Filme do Dia: Manji (1964), Yasuzo Masumura
Manji (Japão, 1964). Direção: Yasuzô
Masumura. Rot. Adaptado: Kaneto Shindô, a partir do romance. Fotografia: Setsuo
Kobayashi. Música: Tadashi Yamauchi. Montagem: Tatsuji Nakashizu. Dir. de arte:
Tomoo Shimogawara. Com: Kyôko Kishida, Ayako Wakao, Yûsuke Kawazu, Eiji
Funakoshi, Ken Mitsuda, Reiko Hibiki, Fumiko Murata, Kyoko Nagumo.
Sonoko (Kishida),
aborrecida com seu cotidiano conjugal, apaixona-se perdidamente por Mitsuko
(Wakao), sensual moça que conhece na escola de arte que frequenta. As duas
passam a viver uma relação que o marido de Sonoko, Kotaro (Funakoshi) se torna
consciente. Sonoko descobre que Mitsuko é noiva do mau caráter e chantagista
Watanuki (Kawasu). Após tempos desaparecida, Mitsuko volta a procurar Sonoko
alegando se encontrar grávida de Watanuki. As duas forjam uma tentativa de
suicídio com soníferos que resulta, após a chegada de Kotaro, na relação entre
esse e Mitsuko, que provoca ciúmes doentios de Sonoko. Watanuki revela o triângulo
amoroso para a imprensa, comprometendo a carreira de advogado de Kotaro.

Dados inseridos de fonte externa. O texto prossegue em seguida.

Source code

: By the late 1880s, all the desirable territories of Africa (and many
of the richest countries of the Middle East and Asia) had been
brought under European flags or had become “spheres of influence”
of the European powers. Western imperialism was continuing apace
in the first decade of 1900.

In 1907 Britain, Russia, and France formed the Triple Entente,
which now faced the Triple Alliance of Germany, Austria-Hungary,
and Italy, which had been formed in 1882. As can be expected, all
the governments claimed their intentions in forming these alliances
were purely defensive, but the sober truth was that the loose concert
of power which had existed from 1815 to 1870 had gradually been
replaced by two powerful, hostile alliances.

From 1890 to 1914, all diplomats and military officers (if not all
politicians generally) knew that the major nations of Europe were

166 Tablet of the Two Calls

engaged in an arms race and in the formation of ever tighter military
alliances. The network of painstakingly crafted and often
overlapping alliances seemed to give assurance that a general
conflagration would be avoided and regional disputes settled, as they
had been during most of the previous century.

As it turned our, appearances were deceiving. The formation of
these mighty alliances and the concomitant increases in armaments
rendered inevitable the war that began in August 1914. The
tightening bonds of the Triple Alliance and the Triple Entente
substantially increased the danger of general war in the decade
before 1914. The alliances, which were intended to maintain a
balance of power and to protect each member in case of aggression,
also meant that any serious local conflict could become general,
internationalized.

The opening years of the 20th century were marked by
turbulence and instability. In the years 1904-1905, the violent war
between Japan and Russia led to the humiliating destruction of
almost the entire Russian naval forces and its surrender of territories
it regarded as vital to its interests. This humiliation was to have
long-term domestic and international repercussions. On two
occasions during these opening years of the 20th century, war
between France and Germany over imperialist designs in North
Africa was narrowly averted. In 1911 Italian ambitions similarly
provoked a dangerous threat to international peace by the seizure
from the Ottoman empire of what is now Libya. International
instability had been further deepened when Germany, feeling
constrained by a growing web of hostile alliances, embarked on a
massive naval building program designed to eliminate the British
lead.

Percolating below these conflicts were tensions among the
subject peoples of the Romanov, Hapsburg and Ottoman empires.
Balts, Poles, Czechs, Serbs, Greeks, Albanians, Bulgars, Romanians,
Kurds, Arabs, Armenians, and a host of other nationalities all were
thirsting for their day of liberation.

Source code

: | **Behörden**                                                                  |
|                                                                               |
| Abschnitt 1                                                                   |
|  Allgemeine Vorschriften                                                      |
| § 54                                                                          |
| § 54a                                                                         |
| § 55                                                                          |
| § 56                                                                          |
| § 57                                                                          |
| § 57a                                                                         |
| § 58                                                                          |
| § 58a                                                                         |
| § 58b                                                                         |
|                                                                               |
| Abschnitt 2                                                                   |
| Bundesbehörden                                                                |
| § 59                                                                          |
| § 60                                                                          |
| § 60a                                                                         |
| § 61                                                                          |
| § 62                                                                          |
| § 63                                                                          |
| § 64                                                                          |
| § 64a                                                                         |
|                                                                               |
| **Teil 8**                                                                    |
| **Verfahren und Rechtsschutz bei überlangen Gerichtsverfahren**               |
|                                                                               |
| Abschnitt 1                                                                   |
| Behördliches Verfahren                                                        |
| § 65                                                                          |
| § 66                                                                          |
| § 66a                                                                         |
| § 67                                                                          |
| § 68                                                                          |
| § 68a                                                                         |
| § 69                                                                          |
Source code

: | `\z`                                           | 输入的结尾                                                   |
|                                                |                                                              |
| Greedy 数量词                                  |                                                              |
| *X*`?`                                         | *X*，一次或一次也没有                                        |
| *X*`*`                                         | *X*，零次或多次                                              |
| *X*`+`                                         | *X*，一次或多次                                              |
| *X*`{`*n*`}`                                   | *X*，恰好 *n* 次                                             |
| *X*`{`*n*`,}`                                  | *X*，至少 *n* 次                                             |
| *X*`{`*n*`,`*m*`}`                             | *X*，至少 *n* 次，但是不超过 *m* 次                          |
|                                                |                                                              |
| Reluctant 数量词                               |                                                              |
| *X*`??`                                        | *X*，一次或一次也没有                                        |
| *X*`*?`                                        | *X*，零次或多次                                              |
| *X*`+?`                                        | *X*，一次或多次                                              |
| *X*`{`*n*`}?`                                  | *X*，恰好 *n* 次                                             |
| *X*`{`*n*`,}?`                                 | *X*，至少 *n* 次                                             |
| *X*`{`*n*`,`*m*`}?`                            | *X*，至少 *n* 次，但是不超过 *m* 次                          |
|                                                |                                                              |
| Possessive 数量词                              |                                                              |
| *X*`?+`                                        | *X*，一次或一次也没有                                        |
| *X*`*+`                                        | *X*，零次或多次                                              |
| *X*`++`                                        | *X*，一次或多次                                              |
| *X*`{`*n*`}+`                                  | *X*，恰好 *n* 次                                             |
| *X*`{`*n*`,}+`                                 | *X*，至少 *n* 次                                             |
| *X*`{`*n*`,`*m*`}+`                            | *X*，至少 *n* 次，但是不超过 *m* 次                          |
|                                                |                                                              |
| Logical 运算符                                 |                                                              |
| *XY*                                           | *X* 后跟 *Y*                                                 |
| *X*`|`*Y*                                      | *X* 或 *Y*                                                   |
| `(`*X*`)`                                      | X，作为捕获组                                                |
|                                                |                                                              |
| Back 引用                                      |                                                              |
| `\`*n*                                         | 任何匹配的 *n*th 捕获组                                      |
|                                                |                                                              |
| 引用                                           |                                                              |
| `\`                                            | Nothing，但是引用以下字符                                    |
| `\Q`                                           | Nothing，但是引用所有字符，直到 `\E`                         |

Mitsuko passa a ser disputada pelo casal que os induz a uma crescente
dependência dos soníferos e, no limite, a um pacto de morte entre os três, dos
quais apenas Sonoko sobrevive para contar a história.
O talento e a
versatilidade de Masumura trafega de dramas contemporâneos de extrema ousadia
na abordagem do desejo feminino, inclusive, como esse até produções que seguem
a tradição dos amantes renegados, mais próxima de Mizoguchi, e igualmente
filmadas de modo mais clássico e em p&b, como A Esposa de Seisaku, filmado inclusive após esse! Narrado enquanto
representação visual das declarações de Sonoko para um escritor, que bem
poderia ser duplo de um psicanalista, o filme surpreende pela ousadia na
representação do amor lésbico, ainda que sob o subterfúgio de uma visada do
belo enquanto objeto de apreciação estética, na cena de talvez maior voltagem
erótica. E, para além disso, traz dentre
suas maiores virtudes a própria reflexão retrospectiva que Sonoko apresenta de
seus sentimentos – como quando, referindo-se a uma briga que tivera
com o marido, seu esforço de representação a fez chorar de fato; inspirada
evocação meta-discursiva que põe em xeque justamente a interação humana como uma
representação por si própria e sua aproximação, consequentemente, com o cinema
que a retrata. Assim como uma estética tão excessiva que parece dialogar,
conscientemente, com o humor latente que pode gerar, sem com isso neutralizar
sua porção dramática, numa estratégia evocativa de Fassbinder. Por fim, resta
ressaltar que uma das maiores forças do filme resulta justamente na eterna
incerteza que domina, do início ao final, a insegurança de sua protagonista com
relação aos sentimentos e situações vivenciadas com Mitsuko – tratava-se
somente de uma oportunista? Havia excluído ela do pacto de morte
propositalmente para fazê-la sofrer através de sua sobrevivência? Muitas das
lacunas deixadas pela narrativa, portanto, podem ser apreciadas enquanto
representação mimética da insegurança de alguém que nunca teve confiança plena
de se sentir amada. Daiei Studios. 91 minutos.